Le maire de Budapest ne se représentera pas en 2019

István Tarlós, maire Fidesz de Budapest, a annoncé ce dimanche ne pas briguer sa succession en 2019. L’édile conservateur avait été élu à la tête de la capitale hongroise en octobre 2010, puis réélu en 2014.

Faut-il y voir un effet de la déflagration de la campagne Nolimpia ? Ou bien le résultat d’une longue guerre de nerf avec Viktor Orbán ? Quoiqu’il en soit, István Tarlós a annoncé ce dimanche dans une interview sur la chaîne ATV qu’il n’effectuera pas de troisième mandat comme maire de Budapest. « A l’instant où je vous parle, je ne suis pas vraiment déterminé à être candidat et encore moins à tout faire pour l’être », a déclaré l’homme politique de 68 ans, lors de l’émission hebdomadaire Heti Napló.

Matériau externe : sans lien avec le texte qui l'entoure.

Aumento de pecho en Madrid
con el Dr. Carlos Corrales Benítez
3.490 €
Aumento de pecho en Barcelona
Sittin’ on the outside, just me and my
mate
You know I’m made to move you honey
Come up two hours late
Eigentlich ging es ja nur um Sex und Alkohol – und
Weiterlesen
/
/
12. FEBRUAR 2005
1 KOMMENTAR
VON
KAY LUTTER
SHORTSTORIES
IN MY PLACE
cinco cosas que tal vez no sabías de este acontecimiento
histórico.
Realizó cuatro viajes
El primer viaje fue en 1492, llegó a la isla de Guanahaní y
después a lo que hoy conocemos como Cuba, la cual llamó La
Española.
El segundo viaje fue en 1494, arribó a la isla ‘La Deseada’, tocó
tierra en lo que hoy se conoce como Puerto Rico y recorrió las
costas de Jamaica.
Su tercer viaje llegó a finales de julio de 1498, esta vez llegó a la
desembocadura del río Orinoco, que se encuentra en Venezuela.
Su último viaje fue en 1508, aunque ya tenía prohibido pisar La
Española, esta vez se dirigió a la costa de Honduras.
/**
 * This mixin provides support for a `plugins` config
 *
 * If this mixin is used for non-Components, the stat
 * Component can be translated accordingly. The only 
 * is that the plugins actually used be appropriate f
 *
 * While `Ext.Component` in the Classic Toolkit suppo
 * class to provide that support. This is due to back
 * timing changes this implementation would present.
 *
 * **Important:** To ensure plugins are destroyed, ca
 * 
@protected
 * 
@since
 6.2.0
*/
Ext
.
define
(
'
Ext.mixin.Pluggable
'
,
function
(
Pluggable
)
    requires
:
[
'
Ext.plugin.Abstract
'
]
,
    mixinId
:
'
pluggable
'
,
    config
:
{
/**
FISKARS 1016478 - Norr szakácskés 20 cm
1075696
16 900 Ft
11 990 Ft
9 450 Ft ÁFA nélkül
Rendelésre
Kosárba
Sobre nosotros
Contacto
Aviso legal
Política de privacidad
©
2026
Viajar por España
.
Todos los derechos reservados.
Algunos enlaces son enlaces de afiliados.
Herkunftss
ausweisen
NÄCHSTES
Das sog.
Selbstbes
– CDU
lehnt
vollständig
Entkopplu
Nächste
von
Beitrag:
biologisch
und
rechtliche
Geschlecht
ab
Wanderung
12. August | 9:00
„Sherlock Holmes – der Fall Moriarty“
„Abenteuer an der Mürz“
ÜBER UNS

Élu une première fois en 2010, István Tarlós avait alors bénéficié de la vague « orange » qui avait porté Viktor Orbán à la tête du gouvernement. Cinq mois après les élections législatives de mai, le parti conservateur Fidesz avait raflé quasi toutes les localités du pays, y compris l’immense majorité des arrondissements de Budapest. Ancien maire du 3e arrondissement (Óbuda-Békasmegyer), István Tarlós s’était alors distingué comme un régulier opposant au festival Sziget, en raison de programmations jugées « trop favorables aux homosexuels ». En tant que maire de Budapest, ses deux mandats ont été marqués par des réalisations plus consensuelles, notamment en matière de développement des transports urbains et de réhabilitation des espaces publics. Mais aussi par des sujets de clivage, comme le durcissement des décrets hostiles aux sans-abri, le projet de Bois aux musées, la digue mobile de Római part ou plus récemment la candidature de la capitale hongroise aux Jeux olympiques de 2024.

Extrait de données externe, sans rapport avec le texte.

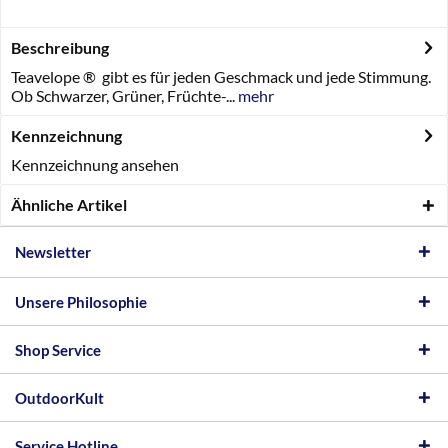
Beschreibung
Teavelope ® gibt es für jeden Geschmack und jede Stimmung.
Ob Schwarzer, Grüner, Früchte-...
mehr
Kennzeichnung
Kennzeichnung ansehen
Ähnliche Artikel
Newsletter
Unsere Philosophie
Shop Service
OutdoorKult
Service Hotline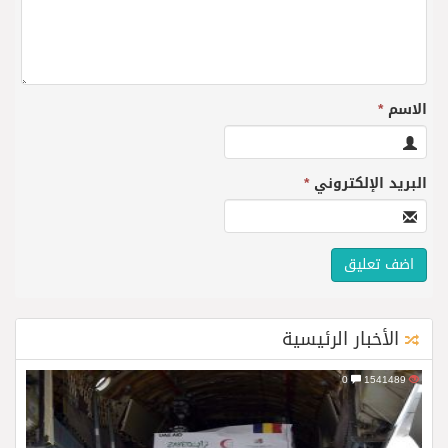
الاسم
*
البريد الإلكتروني
*
الأخبار الرئيسية
0
1541489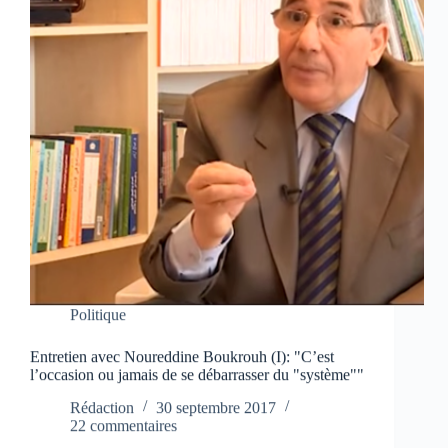
Politique
Entretien avec Noureddine Boukrouh (I): "C’est
l’occasion ou jamais de se débarrasser du "système""
Rédaction
30 septembre 2017
22 commentaires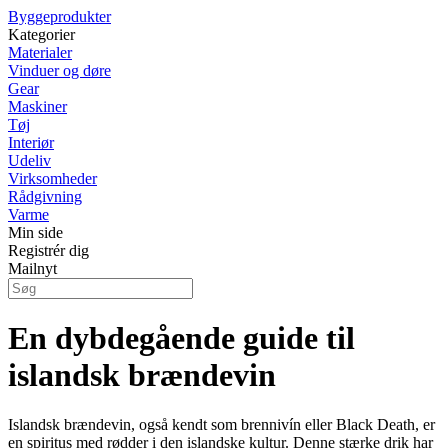
Byggeprodukter
Kategorier
Materialer
Vinduer og døre
Gear
Maskiner
Tøj
Interiør
Udeliv
Virksomheder
Rådgivning
Varme
Min side
Registrér dig
Mailnyt
En dybdegående guide til
islandsk brændevin
Islandsk brændevin, også kendt som brennivín eller Black Death, er
en spiritus med rødder i den islandske kultur. Denne stærke drik har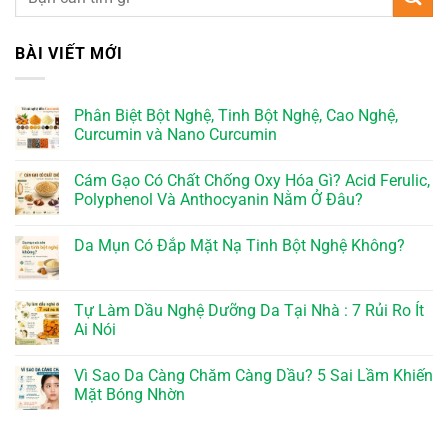
BÀI VIẾT MỚI
Phân Biệt Bột Nghệ, Tinh Bột Nghệ, Cao Nghệ,
Curcumin và Nano Curcumin
Cám Gạo Có Chất Chống Oxy Hóa Gì? Acid Ferulic,
Polyphenol Và Anthocyanin Nằm Ở Đâu?
Da Mụn Có Đắp Mặt Nạ Tinh Bột Nghệ Không?
Tự Làm Dầu Nghệ Dưỡng Da Tại Nhà : 7 Rủi Ro Ít
Ai Nói
Vì Sao Da Càng Chăm Càng Dầu? 5 Sai Lầm Khiến
Mặt Bóng Nhờn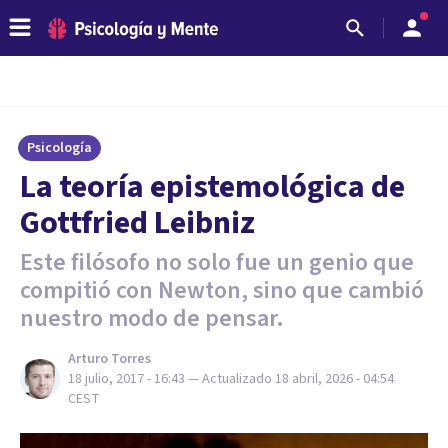
Psicología
​La teoría epistemológica de
Gottfried Leibniz
Este filósofo no solo fue un genio que
compitió con Newton, sino que cambió
nuestro modo de pensar.
Arturo Torres
18 julio, 2017 - 16:43
— Actualizado
18 abril, 2026 - 04:54
CEST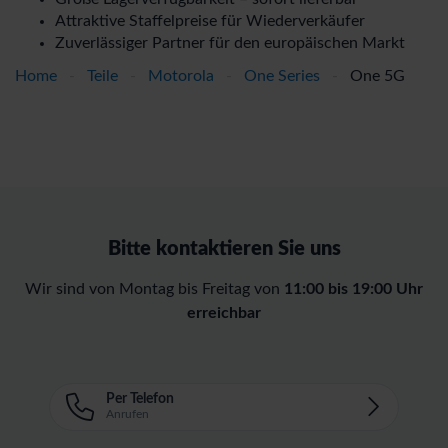
Attraktive Staffelpreise für Wiederverkäufer
Zuverlässiger Partner für den europäischen Markt
Home
-
Teile
-
Motorola
-
One Series
-
One 5G
Bitte kontaktieren Sie uns
Wir sind von Montag bis Freitag von
11:00 bis 19:00 Uhr
erreichbar
Per Telefon
Anrufen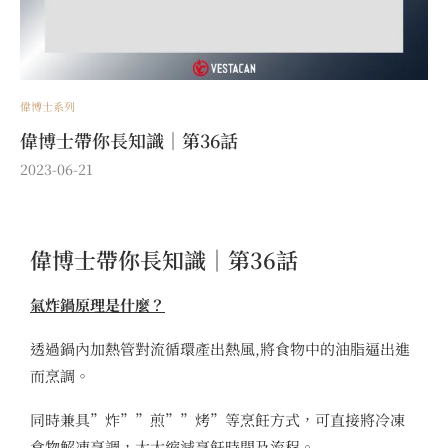
偉博士系列
偉博士帶你長知識｜第36話
2023-06-21
偉博士帶你長知識｜第36話
氣炸鍋原理是什麼？
透過鍋內加熱管對流循環產出熱風,將食物中的油脂逼出進
而烹調。
同時兼具”炸””煎””烤”等烹飪方式，可直接將冷凍
食物解凍烹調，大大縮減烹飪時間及流程。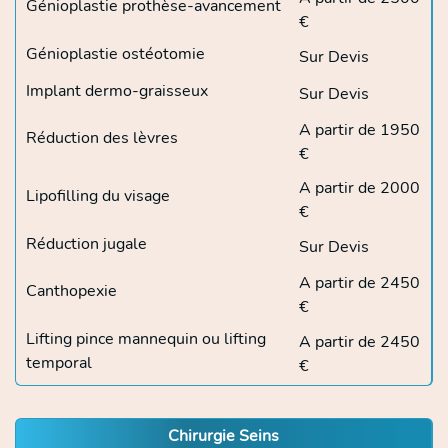
Génioplastie prothèse-avancement
€
Génioplastie ostéotomie
Sur Devis
Implant dermo-graisseux
Sur Devis
A partir de 1950
Réduction des lèvres
€
A partir de 2000
Lipofilling du visage
€
Réduction jugale
Sur Devis
A partir de 2450
Canthopexie
€
Lifting pince mannequin ou lifting
A partir de 2450
temporal
€
Chirurgie Seins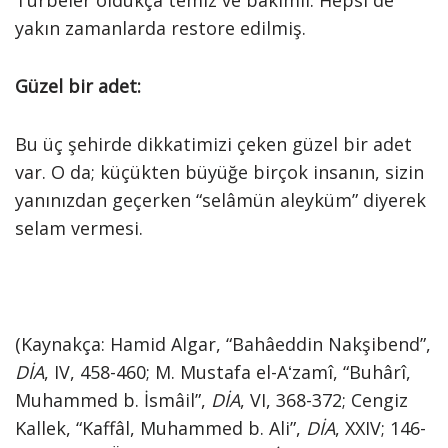
Türbeler oldukça temiz ve bakımlı. Hepsi de
yakın zamanlarda restore edilmiş.
Güzel bir adet:
Bu üç şehirde dikkatimizi çeken güzel bir adet
var. O da; küçükten büyüğe birçok insanın, sizin
yanınızdan geçerken “selâmün aleyküm” diyerek
selam vermesi.
(Kaynakça: Hamid Algar, “Bahâeddin Nakşibend”,
DİA
, IV, 458-460; M. Mustafa el-Aʻzamî, “Buhârî,
Muhammed b. İsmâil”,
DİA
, VI, 368-372; Cengiz
Kallek, “Kaffâl, Muhammed b. Ali”,
DİA
, XXIV; 146-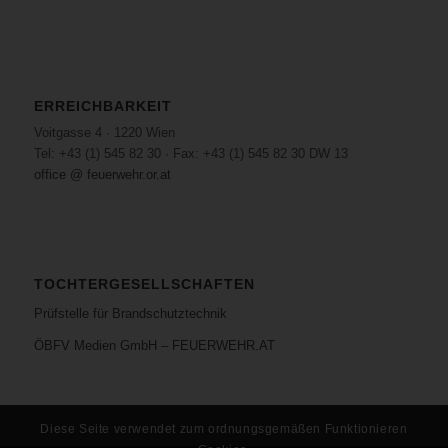
ERREICHBARKEIT
Voitgasse 4 · 1220 Wien
Tel: +43 (1) 545 82 30 · Fax: +43 (1) 545 82 30 DW 13
office @ feuerwehr.or.at
TOCHTERGESELLSCHAFTEN
Prüfstelle für Brandschutztechnik
ÖBFV Medien GmbH – FEUERWEHR.AT
Diese Seite verwendet zum ordnungsgemäßen Funktionieren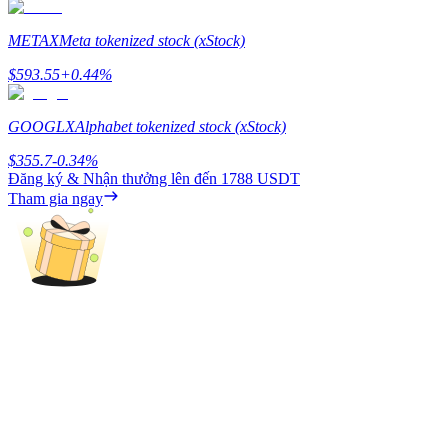
Deposit & Trade BTC to Share 25000 USDT prize pool!
METAX
Meta tokenized stock (xStock)
$
593.55
+
0.44
%
Deposit CASHCAT & Win
GOOGLX
Alphabet tokenized stock (xStock)
Share 500000 CASHCAT prize pool
$
355.7
-0.34
%
Đăng ký & Nhận thưởng lên đến
1788 USDT
Tham gia ngay
Exclusive for BitMart Users
Register & Trade to Win 500,000 USDT
Precious Metals Trading Carnival
Trade Gold & Silver · 33,333 USDT Bonus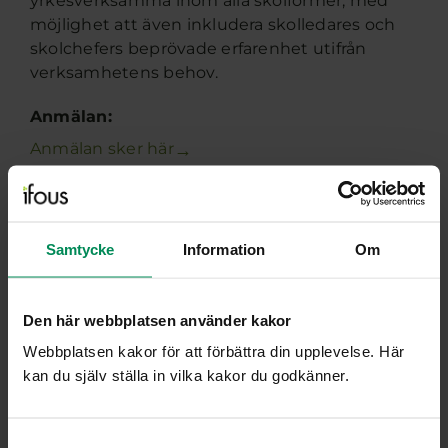
yrkesverksamma inom alla skolformer, med
möjlighet att även inkludera skolledares och
skolchefers beprövade erfarenhet utifrån
verksamhetens behov.
Anmälan:
→
Anmälan sker här
Samtycke
Information
Om
28 augusti 2026
14:30 - 16:30
Den här webbplatsen använder kakor
Teams
Webbplatsen kakor för att förbättra din upplevelse. Här
kan du själv ställa in vilka kakor du godkänner.
Kontaktperson
Henrik Hamilton
Samtyckesval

La campagne Nolimpia et le succès qu’on lui connait ont sans doute joué en faveur de ce retrait de la course. Il n’aura fallut que l’hostilité chronique de Viktor Orbán et d’une bonne partie du Fidesz pour finir de l’achever. En 2014 déjà, les intrigues au sein du parti conservateur avaient affaibli la candidature d’István Tarlós, mais ce dernier s’était finalement imposé faute de prétendant viable. Souvent poil à gratter du gouvernement, le maire sortant de Budapest s’était maintes fois vu mettre des bâtons dans les roues, notamment dans le fumant dossier de la rénovation du métro 3, sans cesse promise puis contrecarrée par le cabinet du Premier ministre.

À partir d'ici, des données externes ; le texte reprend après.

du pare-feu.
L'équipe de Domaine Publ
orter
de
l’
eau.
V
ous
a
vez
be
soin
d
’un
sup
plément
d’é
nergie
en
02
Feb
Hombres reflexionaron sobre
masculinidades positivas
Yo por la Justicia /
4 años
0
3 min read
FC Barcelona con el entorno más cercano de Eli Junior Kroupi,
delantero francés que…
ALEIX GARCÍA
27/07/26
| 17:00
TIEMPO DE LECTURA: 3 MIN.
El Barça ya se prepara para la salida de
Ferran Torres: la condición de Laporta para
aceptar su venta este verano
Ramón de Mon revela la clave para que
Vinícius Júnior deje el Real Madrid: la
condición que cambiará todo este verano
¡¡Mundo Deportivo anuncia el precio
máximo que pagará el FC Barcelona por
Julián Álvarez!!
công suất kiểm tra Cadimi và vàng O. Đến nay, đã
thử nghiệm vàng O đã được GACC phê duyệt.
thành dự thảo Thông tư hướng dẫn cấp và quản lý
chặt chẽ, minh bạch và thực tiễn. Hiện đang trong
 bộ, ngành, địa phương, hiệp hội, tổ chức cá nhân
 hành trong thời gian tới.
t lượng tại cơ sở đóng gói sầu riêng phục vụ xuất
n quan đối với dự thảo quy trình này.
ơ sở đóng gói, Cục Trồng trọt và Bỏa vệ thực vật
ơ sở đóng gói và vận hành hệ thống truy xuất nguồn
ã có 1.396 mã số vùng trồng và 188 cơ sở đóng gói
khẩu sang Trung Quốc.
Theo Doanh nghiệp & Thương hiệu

De nombreux maires Fidesz d’arrondissement pourraient être tentés de briguer sa succession. S’il sera difficile à Antal Rogán de se présenter, vu les nombreux soupçons de corruption qui pèsent sur lui, il est probable que la place revienne à l’ambitieux Máté Kocsis, actuellement à la tête du 8e arrondissement et président du groupe de la majorité au conseil de Budapest. En-deçà du prestige de la fonction, les compétences du maire de la capitale sont en réalité très limitées. Elles agissent sur des sujets de dimension « métropolitaine » ou sur des dossiers qui impliquent plusieurs arrondissements.

Édit : suite au commentaire d’un de nos lecteurs, nous avons corrigé l’erreur selon laquelle la prochaine municipale aurait lieu en 2018. Elle aura lieu en 2019.